Dec 31 2009

Risks to Results

Agencies know they must do risk assessments for all IT projects; learn how to identify and avoid possible potholes so your project stays on track.

The push is on at all levels of government to improve the way agencies approve and manage projects. While the term “project management” may not sound sexy, the government’s failure to properly plan and execute projects — from the simple to the very complex — presents a huge financial liability for taxpayers and a challenge to each agency trying to fulfill its mission.

In our 2002 report Creating a Performance-based E-Government, the Performance Institute raised serious concerns with the way the government was launching and managing its information technology projects. When considering expenditures for all forms of IT, the government spends about $65 billion annually. Much of this spending occurs within myriad projects — most of which are supposed to be planned and measured using guidelines and standards issued by the Office of Management and Budget. Nevertheless, the report demonstrated that more than half of IT projects examined failed to provide clear goals or measures for project success and adequate management plans.

Fortunately, since 2003, OMB has aggressively promoted improved project planning and management oversight — at one point putting half the IT projects it received in one year on a high-risk list. OMB also issued new standards requiring project management training and certification, as well as requiring the use of earned value management, which enhances the government’s ability to manage projects effectively.

Figuring Risk

A chief ingredient of effective project management is risk assessment. Before launching a project, agencies should consider what kinds of risks a project poses and how to manage it to reduce risks that could lead to failure.

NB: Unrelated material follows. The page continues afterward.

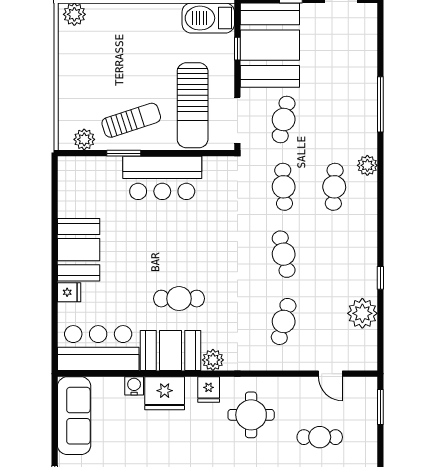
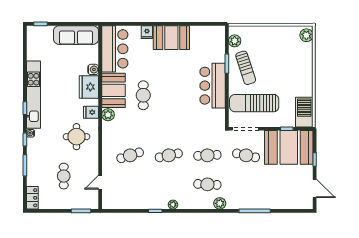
plant: (362, 313) -> (173, 205), moved, width x0.53, depth x0.53
cafe table: (284, 321) -> (130, 155), turned -33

Risk assessment should uncover problems that can be dealt with up front, rather than in the form of an unforeseen crisis midway through the project. Essentially, agencies can break risk assessments into four categories: mission, customers, finances and politics.

Conducting an initial risk assessment that calculates the likely fallout related to these four categories will let agencies flag what might have originally seemed a simple project, but is in fact a complex one. That won’t kill a project; such an assessment instead will let the agency identify the risks and complications — and mitigate them — at or before the approval phase. It also means decision-makers can make truly informed decisions on whether to pull the trigger on a project before they are forced to pull the plug later on a failing project that has consumed considerable taxpayer dollars and might embarrass the government.

Mission Risk

Projects should have a clear linkage to the outcomes of the enterprise. That’s why the first risk in project management is approving a project that will have little or no impact on the government’s mission.
Project management is seen as easier in the private sector because the outcome of all projects is the same: make a profit. Projects must either increase sales or reduce operating costs. In contrast, government agencies’ outcomes are to solve social problems, which are often difficult to measure.

But there are factors to consider and measure. I often ask government managers a simple question: “If you did not do this project, how would you know? What specific service to the taxpayer would be affected and how?” Answering these questions should help government managers plan a project to avoid mission failure.

Customer Risk

Failure to properly identify customers and their needs and requirements is another reason why projects fail. Government traditionally has a hard time defining who
its customers are — let alone soberly defining project requirements to fulfill their needs. Whether a project serves an internal customer (other government
managers) or an external customer (taxpayers), the project plan should clearly document customer needs up front and the plans to fulfill them.

Financial Risk

Federal projects often span several years and cover multiple appropriations cycles. Each new budget could mean a shift in funding, adding uncertainty into the project’s life cycle. Managers must be prepared for the possibility that appropriators will adjust funding levels that could substantially alter the project’s course.

In addition, some projects often span multiple agencies but share one funding stream, creating a pass-the-hat scenario. Managers might be put in the situation of having to go back and forth to make sure funds are properly distributed, hoping that monies are not held up by one agency’s administrative process.

Assessing risk then must account for how an agency would continue to achieve results in light of funding changes.

Political Risk

Project managers need to incorporate the political landscape facing their agencies. Political risk has several facets. Small, but influential, special interests can push illogical requirements into a project, stalemating the process. Vocal minorities are often able to lobby for inclusion of project elements that are unaligned with — or flat out obstruct — the overall agency mission. When everyone has their finger in the pot and there is no end to the list of special interests in sight, projects often get convoluted, and the result is mismanagement. It’s necessary to map out and incorporate these factors at the project launch to avoid detours and disasters later on.

Legislative requirements can also hamstring or reroute a project. Lawmakers sometimes apply report language or statutory language that complicates how an agency carries out a project. Good project plans identify any existing or potential legislative hurdles and set response scenarios to them.

Understanding, mitigating and managing project risks during the concept and initiation phases are essential to project success. OMB standards are a good start — as are the new requirements to train and certify government managers in the art and science of effective project management, but ultimately project managers must do the hard work of identifying and quantifying the risks for their particular IT projects.